Die Swing-Tänze entstanden in den 1920er Jahren in den USA.
Damals teilte die Rassentrennung die Bevölkerung in zwei Hälften und verwehrte Farbigen den Zugang zu sehr vielen Orten, die den Weißen vorbehalten waren, darunter auch die Säle, in denen die Tanzbälle stattfanden. Als Reaktion auf diese Situation gründeten die Afroamerikaner in Harlem ihre eigenen Tanzsäle, die allen offen standen, unabhängig von ihrer Hautfarbe.
Zu diesen gehörte auch der mittlerweile berühmte Saal "Savoy". In diesem legendären Saal im Herzen von Harlem wurden die Swing-Tänze geboren. Damals warfen sich die Tänzer in Schale und tanzten in ledernen Straßenschuhen.
Diese Tänze, die fast völlig verschwunden waren und in den letzten Jahren allmählich wieder in Mode kamen, sind heute nicht nur in Frankreich, sondern auch in Schweden, den USA, Korea und vielen anderen Ländern ein Renner. Wie früher in Harlem tanzen die Tänzer gerne in schönen Straßenschuhen. Dennoch wählen sie ihre Schuhe nicht rein nach optischen Gesichtspunkten aus, da sie sonst Gefahr laufen, sich Füße, Knie und Rücken zu verletzen.
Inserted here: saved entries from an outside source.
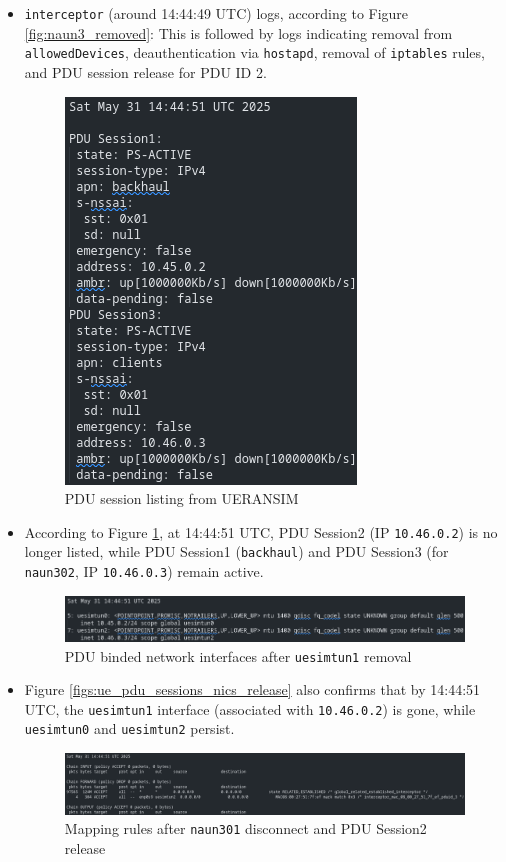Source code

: \begin{itemize}
    \item \texttt{interceptor} (around 14:44:49 \ac{UTC}) logs, according to Figure \ref{fig:naun3_removed}:  This is followed by logs indicating removal from \texttt{allowedDevices}, deauthentication via \texttt{hostapd}, removal of \texttt{iptables} rules, and \ac{PDU} session release for \ac{PDU} ID 2.

    \begin{figure}
        \centering
        \includegraphics[width=0.20\linewidth]{figs/nr-cli_ps-list.png}
        \caption{\ac{PDU} session listing from UERANSIM}
        \label{fig:nr-cli_ps-list}
    \end{figure}

    \item According to Figure \ref{fig:nr-cli_ps-list}, at 14:44:51 \ac{UTC}, \ac{PDU} Session2 (\ac{IP} \texttt{10.46.0.2}) is no longer listed, while \ac{PDU} Session1 (\texttt{backhaul}) and \ac{PDU} Session3 (for \texttt{naun302}, \ac{IP} \texttt{10.46.0.3}) remain active.

    \begin{figure}
        \centering
        \includegraphics[width=1\linewidth]{figs/ue_pdu_sessions_nics_release.png}
        \caption{\ac{PDU} binded network interfaces after \texttt{uesimtun1} removal}
        \label{fig:ue_pdu_sessions_nics_release}
    \end{figure}
    
    \item Figure \ref{figs:ue_pdu_sessions_nics_release} also confirms that by 14:44:51 \ac{UTC}, the \texttt{uesimtun1} interface (associated with \texttt{10.46.0.2}) is gone, while \texttt{uesimtun0} and \texttt{uesimtun2} persist.

    \begin{figure}
        \centering
        \includegraphics[width=1\linewidth]{figs/ue_naun3_to_pdu_mapping_rules.png}
        \caption{Mapping rules after \texttt{naun301} disconnect and \ac{PDU} Session2 release}
        \label{fig:ue_naun3_to_pdu_mapping_rules}
    \end{figure}


\end{itemize}
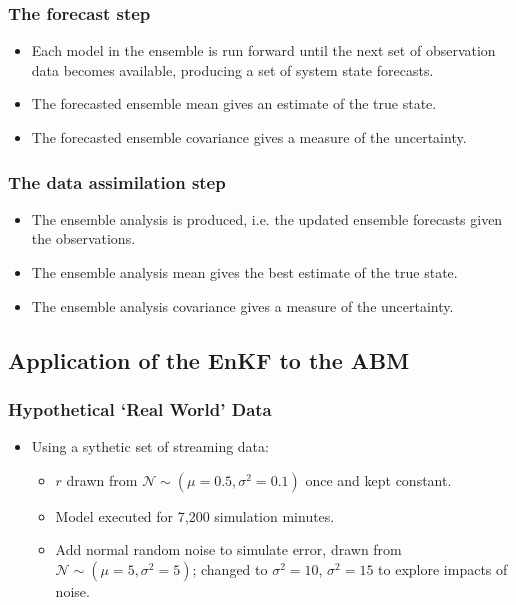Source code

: \subsubsection{The forecast step}
\label{methods:enkf:forecast}

\begin{itemize}
    \item Each model in the ensemble is run forward until the next set of observation data becomes available, producing a set of system state forecasts.
    \item The forecasted ensemble mean gives an estimate of the true state.
    \item The forecasted ensemble covariance gives a measure of the uncertainty.
\end{itemize}

\subsubsection{The data assimilation step}
\label{methods:enkf:assimilation}

\begin{itemize}
    \item The ensemble analysis is produced, i.e. the updated ensemble forecasts given the observations.
    \item The ensemble analysis mean gives the best estimate of the true state.
    \item The ensemble analysis covariance gives a measure of the uncertainty.
\end{itemize}

\subsection{Application of the EnKF to the ABM}
\label{malleson:methods:application}

\subsubsection{Hypothetical `Real World' Data}
\label{methods:application:data}

\begin{itemize}
    \item Using a sythetic set of streaming data:
    \begin{itemize}    
        \item $r$ drawn from $\mathcal{N} \sim (\mu=0.5, \sigma^2=0.1)$ once and kept constant.
        \item Model executed for 7,200 simulation minutes.
        \item Add normal random noise to simulate error, drawn from $\mathcal{N} \sim (\mu=5, \sigma^2=5)$; changed to $\sigma^2=10$, $\sigma^2=15$ to explore impacts of noise.
    \end{itemize}
\end{itemize}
Die Kriterien für die Bequemlichkeit der Tänzer von heute sind folgende:
1. Weiche und dünne Materialien.
Für Tänzer kommt es nicht in Frage, drei Wochen damit zu verbringen, ihre Schuhe "kaputt zu machen". Sie stellen ihre neuen Schuhe auf eine harte Probe, indem sie sie stundenlang zum Tanzen tragen.
Deshalb müssen die Materialien, aus denen der Schuh besteht, dünn und weich sein. Das betrifft nicht nur die Leder und veganen Materialien - die in verschiedenen Qualitätsstufen vorkommen können -, sondern auch die Wahl der Fersenkappe. Diese sorgen dafür, dass der Schuh nicht in sich zusammenfällt. Wenn sie jedoch zu dick sind, versteifen sie den Schuh. Wenn sie zu hoch am Schuh angebracht sind (eine Entscheidung, die Hersteller oft treffen, damit ihre Schuhe im Ladenregal besser aussehen), stoßen sie gegen den oberen Teil der Ferse, was zu schmerzhaften Blasen führt.
2. Eine Einlegesohle aus dickem Schaumstoff.
Wiederholte Stöße schwächen unsere Fußsohlen und unsere Gelenke. Eine Einlegesohle aus dickem Schaumstoff dämpft Stöße auch bei wildem Tanzen.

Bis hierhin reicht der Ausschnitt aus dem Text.